この本は、特にこの点に想いをいたして記述しました。・・・・・
最近、とみに熱帯魚の飼育が盛んになってきました。・・・・・やはり、日本人の趣味に合うように永年かかって作り出された金魚には、われわれの生活や、風土にぴったり適合した幾多の美点があります。・・・・・
本書の記述に携わった三人は、熱帯魚に関している者ですが、このような意味からも金魚の本を執筆しました。・・・・・
石川貞二
多紀保彦
渡辺哲夫
本文
第1章 金魚の歴史
第1節 金魚の祖先
- 松井佳一博士は、金魚と鮒と鯉をそれぞれ交配して、その類縁関係を調べた。
金魚と鮒では遺伝学の法則に従って正常な雑種を作り、雑種第一代目では尾鰭、臀鰭などが優性のである鮒型を示し、第二代目ではメンデルの法則の通りに分離する。
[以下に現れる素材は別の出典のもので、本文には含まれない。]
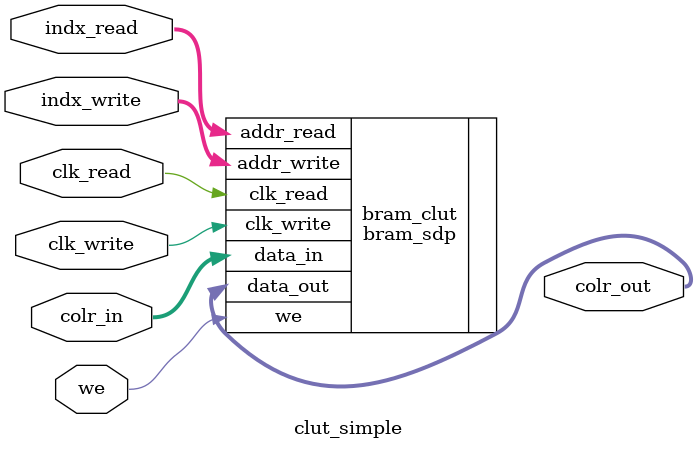
<source format=sv>

`default_nettype none
`timescale 1ns / 1ps

module clut_simple #(
    parameter COLRW=12,  // colour output width (bits)
    parameter INDXW=4,   // palette index width (bits)
    parameter F_PAL=""   // init file for colour palette
    ) (
    input  wire logic clk_write,  // write clock
    input  wire logic clk_read,   // read clock
    input  wire logic we,         // write enable
    input  wire logic [INDXW-1:0] indx_write,  // colour index to write
    input  wire logic [INDXW-1:0] indx_read,   // colour index to read
    input  wire logic [COLRW-1:0] colr_in,     // write colour
    output      logic [COLRW-1:0] colr_out     // read colour
    );

    bram_sdp #(
        .WIDTH(COLRW),
        .DEPTH(2**INDXW),
        .INIT_F(F_PAL)
        ) bram_clut (
        .clk_write,
        .clk_read,
        .we,
        .addr_write(indx_write),
        .addr_read(indx_read),
        .data_in(colr_in),
        .data_out(colr_out)
    );
endmodule

</source>
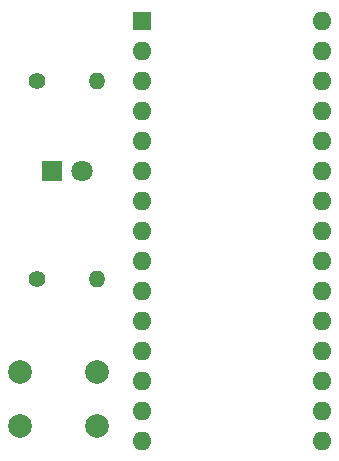
<source format=gbr>
%TF.GenerationSoftware,KiCad,Pcbnew,7.0.6*%
%TF.CreationDate,2023-08-19T21:53:38-07:00*%
%TF.ProjectId,schematic_copy_,73636865-6d61-4746-9963-5f636f70795f,rev?*%
%TF.SameCoordinates,Original*%
%TF.FileFunction,Soldermask,Bot*%
%TF.FilePolarity,Negative*%
%FSLAX46Y46*%
G04 Gerber Fmt 4.6, Leading zero omitted, Abs format (unit mm)*
G04 Created by KiCad (PCBNEW 7.0.6) date 2023-08-19 21:53:38*
%MOMM*%
%LPD*%
G01*
G04 APERTURE LIST*
%ADD10C,2.000000*%
%ADD11R,1.800000X1.800000*%
%ADD12C,1.800000*%
%ADD13O,1.600000X1.600000*%
%ADD14R,1.600000X1.600000*%
%ADD15C,1.400000*%
%ADD16O,1.400000X1.400000*%
G04 APERTURE END LIST*
D10*
%TO.C,SW1*%
X137160000Y-105990000D03*
X130660000Y-105990000D03*
X137160000Y-110490000D03*
X130660000Y-110490000D03*
%TD*%
D11*
%TO.C,BLUE_LED1*%
X133350000Y-88900000D03*
D12*
X135890000Y-88900000D03*
%TD*%
D13*
%TO.C,A1*%
X156210000Y-76200000D03*
X156210000Y-78740000D03*
X156210000Y-81280000D03*
X156210000Y-83820000D03*
X156210000Y-86360000D03*
X156210000Y-88900000D03*
X156210000Y-91440000D03*
X156210000Y-93980000D03*
X156210000Y-96520000D03*
X156210000Y-99060000D03*
X156210000Y-101600000D03*
X156210000Y-104140000D03*
X156210000Y-106680000D03*
X156210000Y-109220000D03*
X156210000Y-111760000D03*
X140970000Y-111760000D03*
X140970000Y-109220000D03*
X140970000Y-106680000D03*
X140970000Y-104140000D03*
X140970000Y-101600000D03*
X140970000Y-99060000D03*
X140970000Y-96520000D03*
X140970000Y-93980000D03*
X140970000Y-91440000D03*
X140970000Y-88900000D03*
X140970000Y-86360000D03*
X140970000Y-83820000D03*
X140970000Y-81280000D03*
X140970000Y-78740000D03*
D14*
X140970000Y-76200000D03*
%TD*%
D15*
%TO.C,220R1*%
X132080000Y-81280000D03*
D16*
X137160000Y-81280000D03*
%TD*%
D15*
%TO.C,10KR2*%
X132080000Y-98080000D03*
D16*
X137160000Y-98080000D03*
%TD*%
M02*

</source>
金魚と鯉とでは、雑種を作るには作りますが、その形態は両者の中間形になり、雄が不胎となって第二代目が出来ない。
このことは、生物学的に見て、金魚が鯉よりも鮒にずっと近く、非常に密接であることを物語っている。
牧野左二郎氏の研究によれば細胞核中の染色体の数は、鯉では104個であるが、金魚と鮒は共に94個である。
石川誠、操担道両氏は血清学的に三者の類縁関係を研究し、金魚と鮒が非常に近いと示している。
第2節 金魚の由来
- 晉(期限265~419年)の張華撰博物誌、明(紀元1368~1644年)の本草綱目等から南中国の逝江・江西省方面に1500年前に金魚が存在していた。
渡来は金魚養玩草、大和本草、和漢三才図絵等から、大体400年前、足利末期から江戸初期にかけて、中国からもたらされたものとされている。